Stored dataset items
......

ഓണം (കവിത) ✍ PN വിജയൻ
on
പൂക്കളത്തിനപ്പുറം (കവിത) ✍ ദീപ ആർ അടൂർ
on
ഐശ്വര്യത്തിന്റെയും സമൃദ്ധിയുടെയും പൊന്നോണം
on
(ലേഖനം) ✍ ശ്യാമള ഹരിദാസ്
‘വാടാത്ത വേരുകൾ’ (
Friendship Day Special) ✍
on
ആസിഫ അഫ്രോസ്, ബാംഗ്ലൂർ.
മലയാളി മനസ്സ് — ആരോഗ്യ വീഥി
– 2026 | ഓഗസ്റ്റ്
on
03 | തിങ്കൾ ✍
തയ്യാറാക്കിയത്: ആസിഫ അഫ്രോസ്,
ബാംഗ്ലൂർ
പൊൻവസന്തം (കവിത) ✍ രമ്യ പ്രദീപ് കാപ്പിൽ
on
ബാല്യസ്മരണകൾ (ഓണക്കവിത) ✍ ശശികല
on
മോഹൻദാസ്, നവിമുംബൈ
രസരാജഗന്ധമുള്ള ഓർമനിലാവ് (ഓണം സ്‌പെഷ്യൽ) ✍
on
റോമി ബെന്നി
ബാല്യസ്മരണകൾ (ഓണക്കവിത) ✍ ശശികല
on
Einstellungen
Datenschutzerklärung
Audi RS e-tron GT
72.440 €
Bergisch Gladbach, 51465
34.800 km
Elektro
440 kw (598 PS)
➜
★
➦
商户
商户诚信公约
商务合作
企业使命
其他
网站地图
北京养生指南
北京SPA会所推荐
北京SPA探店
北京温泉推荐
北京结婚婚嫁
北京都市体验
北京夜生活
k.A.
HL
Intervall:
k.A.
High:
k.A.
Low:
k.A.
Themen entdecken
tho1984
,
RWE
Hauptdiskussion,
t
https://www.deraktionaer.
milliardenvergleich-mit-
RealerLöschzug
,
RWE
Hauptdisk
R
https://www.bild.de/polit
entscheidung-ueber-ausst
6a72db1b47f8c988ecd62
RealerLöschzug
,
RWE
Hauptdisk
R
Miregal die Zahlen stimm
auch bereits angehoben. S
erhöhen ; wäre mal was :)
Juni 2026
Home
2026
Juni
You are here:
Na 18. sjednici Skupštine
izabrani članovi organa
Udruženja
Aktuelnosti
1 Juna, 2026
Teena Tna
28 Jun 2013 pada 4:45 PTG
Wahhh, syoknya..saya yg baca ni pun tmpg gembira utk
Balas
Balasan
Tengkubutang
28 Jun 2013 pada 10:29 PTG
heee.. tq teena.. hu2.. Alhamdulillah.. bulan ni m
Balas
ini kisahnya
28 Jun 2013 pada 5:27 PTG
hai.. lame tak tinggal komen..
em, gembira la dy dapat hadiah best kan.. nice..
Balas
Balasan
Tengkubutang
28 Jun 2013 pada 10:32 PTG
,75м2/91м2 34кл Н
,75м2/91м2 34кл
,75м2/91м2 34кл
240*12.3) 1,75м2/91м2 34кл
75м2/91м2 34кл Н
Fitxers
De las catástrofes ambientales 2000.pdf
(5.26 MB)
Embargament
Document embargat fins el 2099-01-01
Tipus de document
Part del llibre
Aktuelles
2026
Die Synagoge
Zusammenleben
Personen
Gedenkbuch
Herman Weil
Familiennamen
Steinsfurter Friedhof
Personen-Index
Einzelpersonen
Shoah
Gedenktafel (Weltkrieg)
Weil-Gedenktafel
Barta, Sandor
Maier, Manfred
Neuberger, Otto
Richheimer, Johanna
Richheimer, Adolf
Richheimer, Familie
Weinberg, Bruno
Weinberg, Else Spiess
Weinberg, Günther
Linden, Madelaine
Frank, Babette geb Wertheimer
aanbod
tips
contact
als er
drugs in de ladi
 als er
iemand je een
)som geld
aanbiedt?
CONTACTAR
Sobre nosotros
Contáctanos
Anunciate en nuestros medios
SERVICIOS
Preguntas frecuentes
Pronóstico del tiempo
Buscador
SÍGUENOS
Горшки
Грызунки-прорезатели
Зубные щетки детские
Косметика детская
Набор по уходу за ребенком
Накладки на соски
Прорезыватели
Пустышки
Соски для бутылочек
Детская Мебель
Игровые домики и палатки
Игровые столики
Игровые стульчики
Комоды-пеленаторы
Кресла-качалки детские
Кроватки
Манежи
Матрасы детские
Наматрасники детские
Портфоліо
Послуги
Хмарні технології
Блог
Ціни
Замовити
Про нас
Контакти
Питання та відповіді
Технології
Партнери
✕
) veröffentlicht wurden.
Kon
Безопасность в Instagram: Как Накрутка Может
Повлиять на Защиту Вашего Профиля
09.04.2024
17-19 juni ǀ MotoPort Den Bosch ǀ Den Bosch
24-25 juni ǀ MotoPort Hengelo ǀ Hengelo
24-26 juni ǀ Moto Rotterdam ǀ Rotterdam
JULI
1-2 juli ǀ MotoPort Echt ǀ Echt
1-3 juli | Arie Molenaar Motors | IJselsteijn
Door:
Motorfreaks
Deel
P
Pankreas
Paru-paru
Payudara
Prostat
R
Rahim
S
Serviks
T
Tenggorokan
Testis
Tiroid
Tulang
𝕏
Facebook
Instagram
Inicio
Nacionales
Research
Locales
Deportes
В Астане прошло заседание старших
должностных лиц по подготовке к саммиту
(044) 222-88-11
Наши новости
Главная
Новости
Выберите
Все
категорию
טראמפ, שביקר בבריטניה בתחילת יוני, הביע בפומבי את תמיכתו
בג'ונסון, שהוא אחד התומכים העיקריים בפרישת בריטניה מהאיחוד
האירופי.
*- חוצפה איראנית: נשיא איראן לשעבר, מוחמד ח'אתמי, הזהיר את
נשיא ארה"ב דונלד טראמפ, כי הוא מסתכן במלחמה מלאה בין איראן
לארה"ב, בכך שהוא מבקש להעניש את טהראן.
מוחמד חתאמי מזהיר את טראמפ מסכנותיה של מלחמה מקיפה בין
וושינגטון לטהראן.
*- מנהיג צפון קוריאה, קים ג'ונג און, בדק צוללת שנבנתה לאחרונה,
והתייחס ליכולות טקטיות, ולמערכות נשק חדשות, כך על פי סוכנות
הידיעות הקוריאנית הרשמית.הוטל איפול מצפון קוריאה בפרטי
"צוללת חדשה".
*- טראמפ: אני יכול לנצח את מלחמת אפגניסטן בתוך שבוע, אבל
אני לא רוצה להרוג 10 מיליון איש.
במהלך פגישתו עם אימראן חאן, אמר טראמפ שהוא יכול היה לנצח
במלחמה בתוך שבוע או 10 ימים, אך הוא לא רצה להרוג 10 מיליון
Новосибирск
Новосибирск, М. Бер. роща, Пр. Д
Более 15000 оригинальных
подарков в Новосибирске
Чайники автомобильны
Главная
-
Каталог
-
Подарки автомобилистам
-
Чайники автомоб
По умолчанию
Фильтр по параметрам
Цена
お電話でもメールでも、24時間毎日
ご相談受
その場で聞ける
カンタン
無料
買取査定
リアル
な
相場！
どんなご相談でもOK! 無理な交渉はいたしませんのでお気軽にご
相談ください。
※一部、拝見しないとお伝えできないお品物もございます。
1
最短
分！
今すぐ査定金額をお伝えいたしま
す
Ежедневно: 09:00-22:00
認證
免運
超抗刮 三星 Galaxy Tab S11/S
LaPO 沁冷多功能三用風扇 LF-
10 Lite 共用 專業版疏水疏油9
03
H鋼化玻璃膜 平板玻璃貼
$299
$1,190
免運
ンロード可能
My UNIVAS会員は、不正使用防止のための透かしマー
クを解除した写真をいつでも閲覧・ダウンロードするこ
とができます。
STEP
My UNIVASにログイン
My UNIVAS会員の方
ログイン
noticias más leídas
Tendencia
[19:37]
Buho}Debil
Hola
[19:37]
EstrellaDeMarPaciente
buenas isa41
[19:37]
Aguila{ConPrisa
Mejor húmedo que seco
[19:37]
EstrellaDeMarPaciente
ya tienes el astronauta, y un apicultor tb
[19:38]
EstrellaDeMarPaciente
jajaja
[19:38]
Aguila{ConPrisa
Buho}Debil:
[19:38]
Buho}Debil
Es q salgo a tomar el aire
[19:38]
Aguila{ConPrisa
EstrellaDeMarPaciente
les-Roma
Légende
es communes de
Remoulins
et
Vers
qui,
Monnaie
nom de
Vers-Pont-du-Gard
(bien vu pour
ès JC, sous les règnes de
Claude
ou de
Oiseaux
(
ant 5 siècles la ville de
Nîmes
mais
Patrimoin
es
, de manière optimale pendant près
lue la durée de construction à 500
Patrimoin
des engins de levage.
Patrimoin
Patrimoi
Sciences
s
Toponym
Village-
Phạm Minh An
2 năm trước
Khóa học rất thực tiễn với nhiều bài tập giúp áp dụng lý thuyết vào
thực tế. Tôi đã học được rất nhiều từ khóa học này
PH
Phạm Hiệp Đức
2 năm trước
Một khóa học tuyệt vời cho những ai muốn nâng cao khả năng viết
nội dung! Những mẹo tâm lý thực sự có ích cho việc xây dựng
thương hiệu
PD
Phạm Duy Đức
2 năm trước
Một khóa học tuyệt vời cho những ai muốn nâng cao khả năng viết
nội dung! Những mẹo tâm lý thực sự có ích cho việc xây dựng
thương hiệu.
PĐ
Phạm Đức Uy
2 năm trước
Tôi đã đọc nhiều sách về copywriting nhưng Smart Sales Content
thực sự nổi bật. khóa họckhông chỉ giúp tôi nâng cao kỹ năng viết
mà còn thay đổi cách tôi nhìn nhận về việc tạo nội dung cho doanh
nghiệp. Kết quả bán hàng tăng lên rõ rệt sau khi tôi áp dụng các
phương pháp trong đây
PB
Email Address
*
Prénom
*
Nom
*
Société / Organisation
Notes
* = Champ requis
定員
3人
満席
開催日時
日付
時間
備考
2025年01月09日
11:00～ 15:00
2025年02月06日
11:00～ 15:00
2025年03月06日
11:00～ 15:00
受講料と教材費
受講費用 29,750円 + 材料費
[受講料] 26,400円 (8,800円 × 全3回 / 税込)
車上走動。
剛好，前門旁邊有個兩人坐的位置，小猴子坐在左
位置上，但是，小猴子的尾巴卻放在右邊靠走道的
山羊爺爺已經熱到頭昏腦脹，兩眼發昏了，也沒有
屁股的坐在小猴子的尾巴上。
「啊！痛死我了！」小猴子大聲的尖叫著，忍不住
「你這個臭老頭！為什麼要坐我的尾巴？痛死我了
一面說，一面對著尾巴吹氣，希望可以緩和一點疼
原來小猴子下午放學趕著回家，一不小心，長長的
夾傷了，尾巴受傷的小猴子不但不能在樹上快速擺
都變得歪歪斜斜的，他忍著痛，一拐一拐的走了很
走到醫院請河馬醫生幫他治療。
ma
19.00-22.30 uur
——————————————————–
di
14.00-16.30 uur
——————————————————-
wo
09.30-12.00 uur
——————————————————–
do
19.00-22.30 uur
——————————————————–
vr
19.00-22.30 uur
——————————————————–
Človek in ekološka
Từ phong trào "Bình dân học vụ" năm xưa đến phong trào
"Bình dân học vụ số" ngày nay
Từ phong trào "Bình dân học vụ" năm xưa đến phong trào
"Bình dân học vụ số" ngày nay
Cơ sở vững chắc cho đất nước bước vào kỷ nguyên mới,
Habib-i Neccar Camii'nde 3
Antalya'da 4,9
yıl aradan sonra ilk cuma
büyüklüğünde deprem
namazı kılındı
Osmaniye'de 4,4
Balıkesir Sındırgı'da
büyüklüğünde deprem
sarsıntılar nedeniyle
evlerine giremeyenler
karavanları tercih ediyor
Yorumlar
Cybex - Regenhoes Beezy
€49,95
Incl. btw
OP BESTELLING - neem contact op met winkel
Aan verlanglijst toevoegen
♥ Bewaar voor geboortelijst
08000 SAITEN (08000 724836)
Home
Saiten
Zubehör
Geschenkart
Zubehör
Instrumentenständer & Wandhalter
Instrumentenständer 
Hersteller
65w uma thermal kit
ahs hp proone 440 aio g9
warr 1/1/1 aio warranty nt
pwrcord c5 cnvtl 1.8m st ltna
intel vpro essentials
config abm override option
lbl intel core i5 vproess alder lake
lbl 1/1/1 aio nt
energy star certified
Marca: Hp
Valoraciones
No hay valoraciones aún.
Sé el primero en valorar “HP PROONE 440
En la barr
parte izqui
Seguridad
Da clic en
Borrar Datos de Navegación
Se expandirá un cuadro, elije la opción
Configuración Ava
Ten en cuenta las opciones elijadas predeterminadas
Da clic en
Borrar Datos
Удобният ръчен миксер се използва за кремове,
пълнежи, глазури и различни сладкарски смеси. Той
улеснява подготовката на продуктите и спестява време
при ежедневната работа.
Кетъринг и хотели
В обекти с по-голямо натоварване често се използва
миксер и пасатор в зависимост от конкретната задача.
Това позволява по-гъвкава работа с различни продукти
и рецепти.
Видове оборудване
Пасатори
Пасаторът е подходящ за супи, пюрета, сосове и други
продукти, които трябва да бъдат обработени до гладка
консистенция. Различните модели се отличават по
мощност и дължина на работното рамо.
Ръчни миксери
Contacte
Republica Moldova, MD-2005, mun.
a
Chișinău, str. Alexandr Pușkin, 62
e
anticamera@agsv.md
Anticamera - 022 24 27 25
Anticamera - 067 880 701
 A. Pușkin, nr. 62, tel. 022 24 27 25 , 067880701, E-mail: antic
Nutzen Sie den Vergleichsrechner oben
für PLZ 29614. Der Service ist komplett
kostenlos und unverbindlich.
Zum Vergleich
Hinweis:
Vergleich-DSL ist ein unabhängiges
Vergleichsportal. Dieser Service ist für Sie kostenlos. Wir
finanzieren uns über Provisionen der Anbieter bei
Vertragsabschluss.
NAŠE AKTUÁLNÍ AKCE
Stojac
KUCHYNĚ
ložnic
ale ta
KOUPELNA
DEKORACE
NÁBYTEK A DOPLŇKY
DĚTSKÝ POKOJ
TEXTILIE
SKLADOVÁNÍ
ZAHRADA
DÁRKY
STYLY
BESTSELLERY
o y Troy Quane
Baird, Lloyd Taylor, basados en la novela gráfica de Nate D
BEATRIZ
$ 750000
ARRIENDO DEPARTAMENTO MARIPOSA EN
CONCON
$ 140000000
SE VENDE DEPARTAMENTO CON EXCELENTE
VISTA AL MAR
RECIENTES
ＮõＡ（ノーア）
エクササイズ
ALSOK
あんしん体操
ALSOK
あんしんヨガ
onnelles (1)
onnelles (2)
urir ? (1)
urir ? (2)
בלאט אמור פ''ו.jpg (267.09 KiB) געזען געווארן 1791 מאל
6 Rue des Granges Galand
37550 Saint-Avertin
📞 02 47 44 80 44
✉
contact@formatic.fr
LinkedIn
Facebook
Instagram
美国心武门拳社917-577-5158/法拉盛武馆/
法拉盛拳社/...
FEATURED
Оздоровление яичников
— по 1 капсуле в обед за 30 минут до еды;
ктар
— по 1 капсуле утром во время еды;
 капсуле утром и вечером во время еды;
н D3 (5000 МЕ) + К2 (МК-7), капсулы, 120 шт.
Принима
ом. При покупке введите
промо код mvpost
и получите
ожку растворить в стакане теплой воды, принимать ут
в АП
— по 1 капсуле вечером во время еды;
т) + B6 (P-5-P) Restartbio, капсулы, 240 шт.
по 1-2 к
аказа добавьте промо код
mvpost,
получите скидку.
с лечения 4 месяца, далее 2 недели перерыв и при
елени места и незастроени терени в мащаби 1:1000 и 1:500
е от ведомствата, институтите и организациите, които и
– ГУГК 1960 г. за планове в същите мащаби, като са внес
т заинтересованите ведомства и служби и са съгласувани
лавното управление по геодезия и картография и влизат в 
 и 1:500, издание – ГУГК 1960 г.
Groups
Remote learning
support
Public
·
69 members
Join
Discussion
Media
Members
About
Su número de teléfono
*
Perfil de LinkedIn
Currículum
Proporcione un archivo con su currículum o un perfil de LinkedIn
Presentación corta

......

Requirement
Reproduce only the lines above, starting at the line with "energy star certified" and ending at the line with "Това позволява по-гъвкава", exactly as written.

Result for this task
energy star certified
Marca: Hp
Valoraciones
No hay valoraciones aún.
Sé el primero en valorar “HP PROONE 440
En la barr
parte izqui
Seguridad
Da clic en
Borrar Datos de Navegación
Se expandirá un cuadro, elije la opción
Configuración Ava
Ten en cuenta las opciones elijadas predeterminadas
Da clic en
Borrar Datos
Удобният ръчен миксер се използва за кремове,
пълнежи, глазури и различни сладкарски смеси. Той
улеснява подготовката на продуктите и спестява време
при ежедневната работа.
Кетъринг и хотели
В обекти с по-голямо натоварване често се използва
миксер и пасатор в зависимост от конкретната задача.
Това позволява по-гъвкава работа с различни продукти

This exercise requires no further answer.